When Media Viewer first came about, and there was no opt-out feature within the user preferences (or at least, before I knew of the existence of any such thing), I created a rough workaround for myself in the form of a Greasemonkey userscript that circumvents Media Viewer. Since nothing on my end is broken yet, I'm too lazy to change things around even though I now know that I can disable Media Viewer in the user settings. Within your statistics, I'm probably considered a "supporter" of Media Viewer. I'm just a lazy person, but there are probably many other reasons why other people haven't opted-out yet, and you cannot infer that it's because they all support the feature. --benlisquareT•C•E 04:04, 25 June 2014 (UTC)
@Tgr: I have a few issues with your post. I think that several folks here and on the talk pages have absolutely implied that low disablement rate was an indicator of approval. Several folks have taken issue with that (including me), yet people continue to defend the idea. Second, while some opponents seem firmly in the Chicken Little camp, most are not trying to say that users are totally freaked out but that the consensus to make this a default feature was flawed and that the feature itself was not ready for Prime Time. Third, I fail to understand how a lack of complete freak-out is any argument whatsoever in favour of the making Media Viewer a default. As a Reductio ad Zombium, the fact that 99.25% of the people on earth are expected to recover from a Zombie Plague is a piss-poor reason to set the virus loose in Heathrow's International Departure Lounge. Lastly, the banner for this section relates to the less-than-honest use of statistics. I think the originator was incensed by the attempt to use a 0.34% (or 0.75%) "death rate" as an indicator that the tool is reaching acceptance. The same can be said of the (at best) sloppy use of approval ratings from account-holding, project-team-chosen, Hungarian and Catalan users as an indicator of worldwide acceptance. !Vote is all well and good, but it's baffling that an objection rate exceeding 60% is seen as anything other than an clear indicator that this needs to be rethought. You have been an island of sanity in this discussion, but this post is simply weird. 159.53.110.140 (talk) 16:48, 25 June 2014 (UTC) (Kevin)
I'm stunned.
Probably the single most dishonest thing I've ever seen the WMF engineering group try.
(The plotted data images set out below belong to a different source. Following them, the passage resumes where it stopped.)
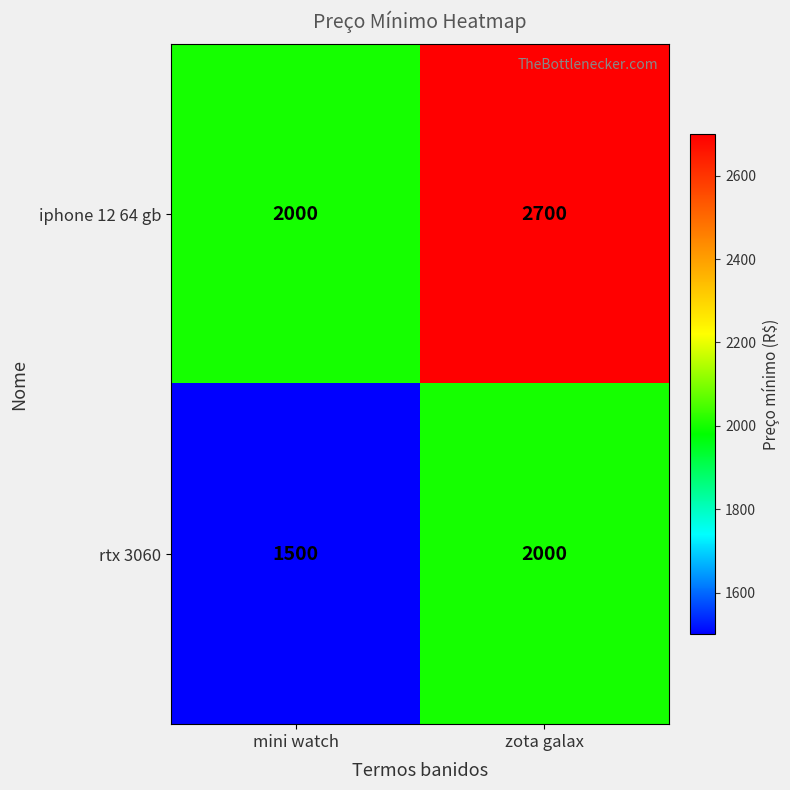

The rtx 3060 series shows 1500 at mini watch. True or false?

True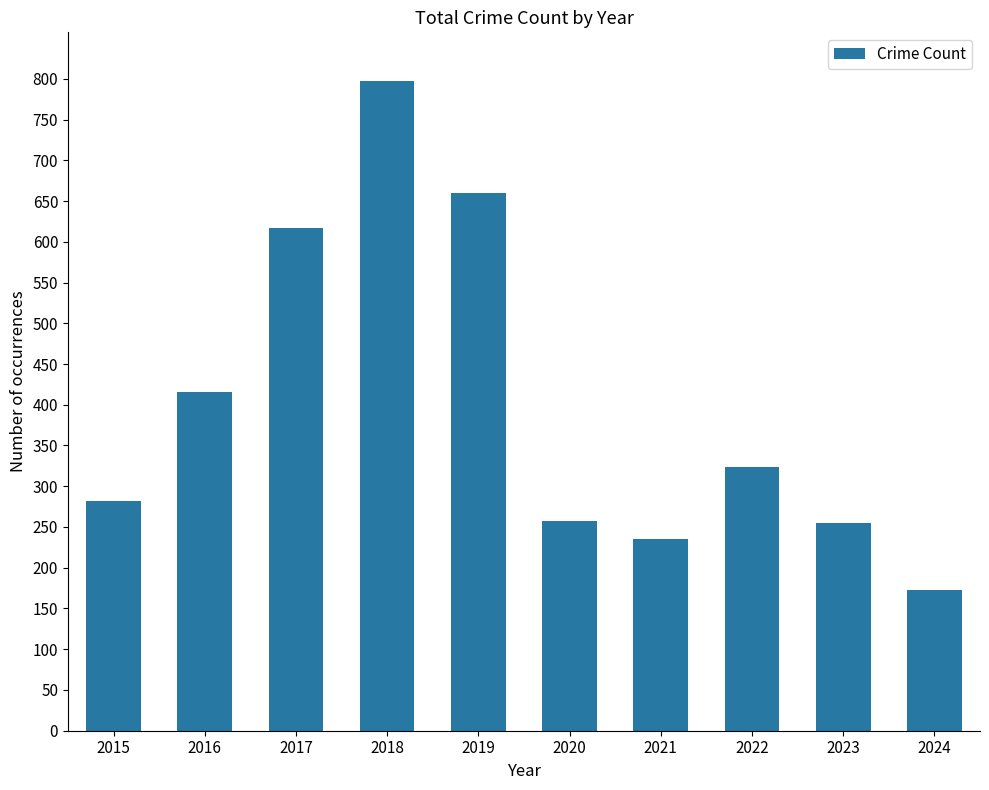

What is the difference between the maximum and minimum values?

624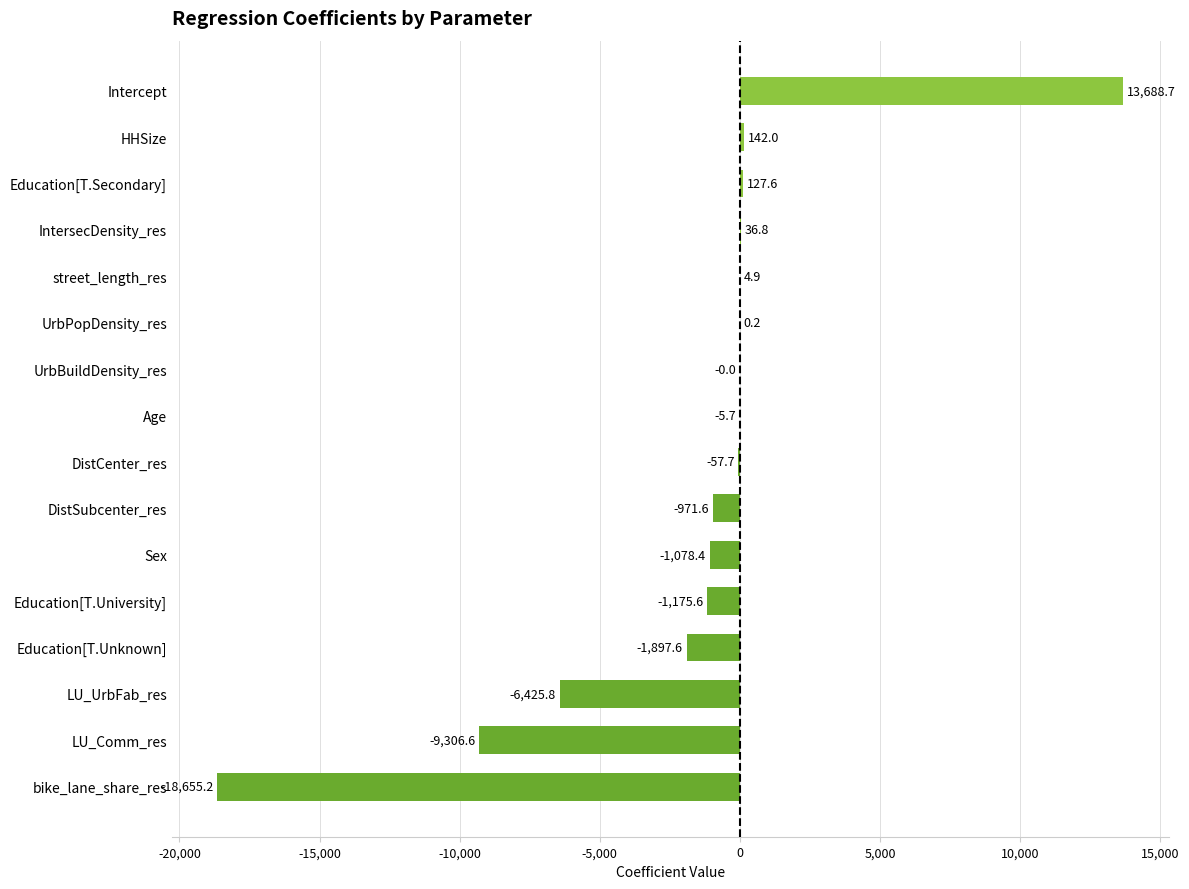

What is the change in value from DistSubcenter_res to DistCenter_res?

+913.9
So the victims say, "Let's make it opt-in..."
A different proposal
@Fabrice Florin (WMF): -- In a section above, Fabrice Florin informs us that he intends to replace the present statistics with the percentage of users who disable the new feature, claiming that such metric gives us a better representation of the community's overall acceptance. Fine! Thus, let's do what he proposes, with a twist: disable the feature as the default viewer and count the users who turn it on. Fair enough? -- Alvesgaspar (talk) 20:59, 24 June 2014 (UTC)
Howls of protest from the other side.